Well most of these make sense. This one rocket has flown on a good portion of this range of motors also! From memory, it has gone up on the H238, G80, G25, F50, F24, F22, E30, E16, and once, just once, on a D12-3. And that is the reason for the image above. Maybe built today, with my better and much lighter methods, a Graduator could indeed fly on a D12. But not this kit. It was simply too heavy. Ribsy was a bit nervous to say the least.

Sunday, April 5, 2009

METRA Launch - 4/5/09

Today I attended a METRA launch. Visibility was good, but wind was a steady 10 - 15 mph. Despite the wind, which did eventually die down by 2:00, several dozen flights were launched. Most METRA launches feature a few very large flights, and this one was no exception. Two most notable flights were: a large (I think N) rocket to 15,000 feet, and an M skidmark that was so loud, its sound echoed off of hills and trees for miles around for a good 8 seconds.

I was only able to make 4 flights due to some very long delays on one rocket. First off was the Art Applewhite spool rocket, flying on an F39T. Obviously this is a solid amount of power for such a small rocket, and it had a pretty intense flight with the usual spinning at burnout.
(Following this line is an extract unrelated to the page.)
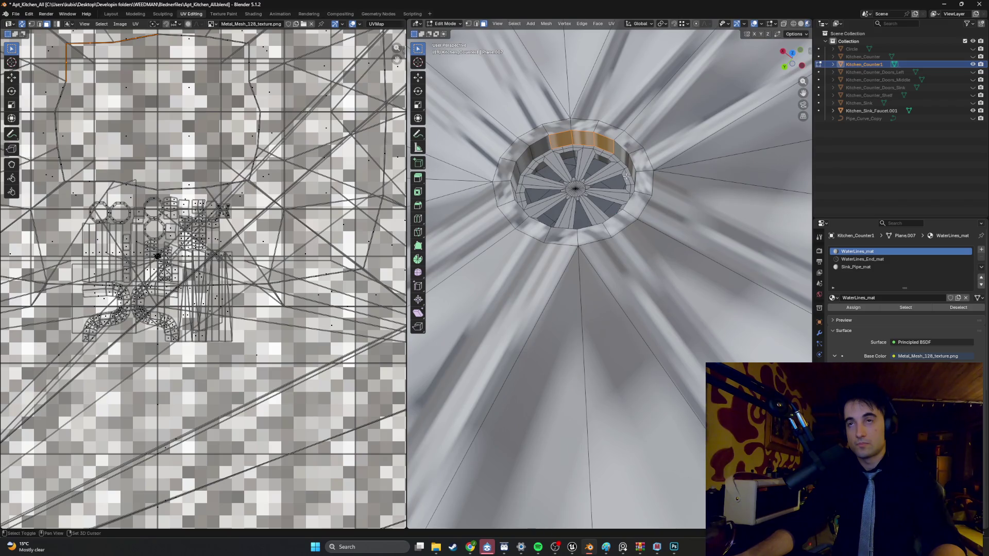
pyautogui.keyDown('shift'); pyautogui.click(621, 156); pyautogui.keyUp('shift')
pyautogui.moveTo(621, 156); pyautogui.dragTo(639, 191, button='middle')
Recovery was good, on the range just off a drainage ditch. The very next rocket was also an Art Applewhite; an orange 24mm Cinco. The propulsion was an F12J, and the flight was very nice indeed. The rocket fell back also close down range, however it landed directly into a drainage ditch into water. The motor case was salvaged, but the rocket dissolved. Construction was paper and white glue, obviously this could not survive submersion.
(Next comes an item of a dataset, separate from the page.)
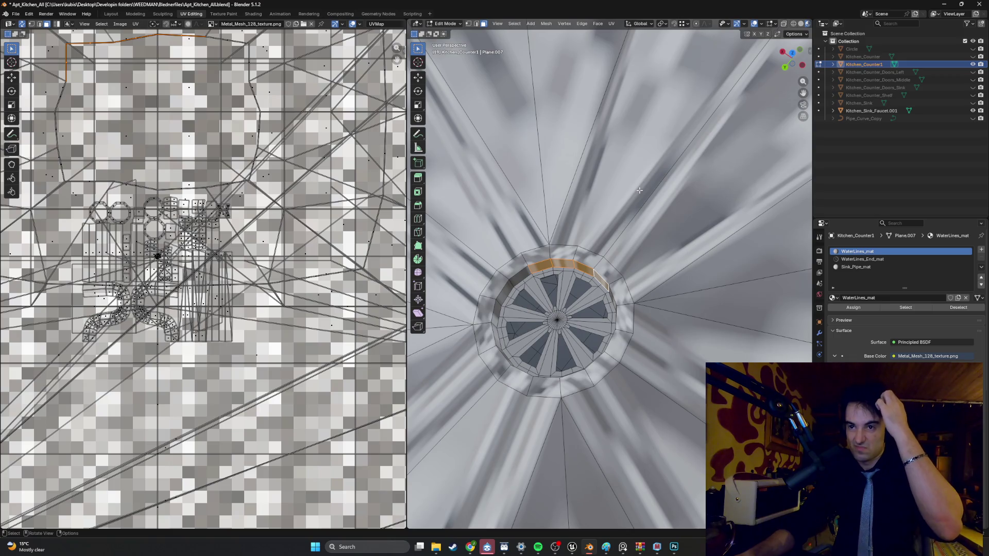
pyautogui.scroll(4, 639, 191)
pyautogui.scroll(-2, 613, 244)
The next rocket attempted was the now battle scarred Loc Graduator on an F24W-4, one of the $1 motors from Narcon. Due to some unknown problem at the pad (probably alligator clip problems), this rocket failed to ignite several times in a row, consuming an hour of flying time! Eventually it was able to fly after being moved to the low power pads. This motor gave a nice, slow flight for the heavy Graduator, but ejection was too early. Recovery was nominal on the range, no damage despite early ejection.



Finally, I chose to fly one of the 18mm cluster kits that I had created out of the educators pack of kits. For the test flight, two A8-3 motors were used. This offered a safe test of the airframe and would have ideally allowed for recovery even if only one motor was ignited. As the pictures above show, only one did burn. The rocket flew fairly true despite this, but did not get much altitude at all. The wind was a factor, and on a still day recovery and flight on one motor alone would have been ok. In this instance, ejection was just a bit too late and the rocket (with the extra unburnt mass from one A motor no less) fell and broke off a fin. The rocket can be repaired.

Sadly, because of the long Graduator delays, the 5th and final flight of the day was not made. This was to be a new attempt at flying the Viper IV with 4 D12s. This will have to wait.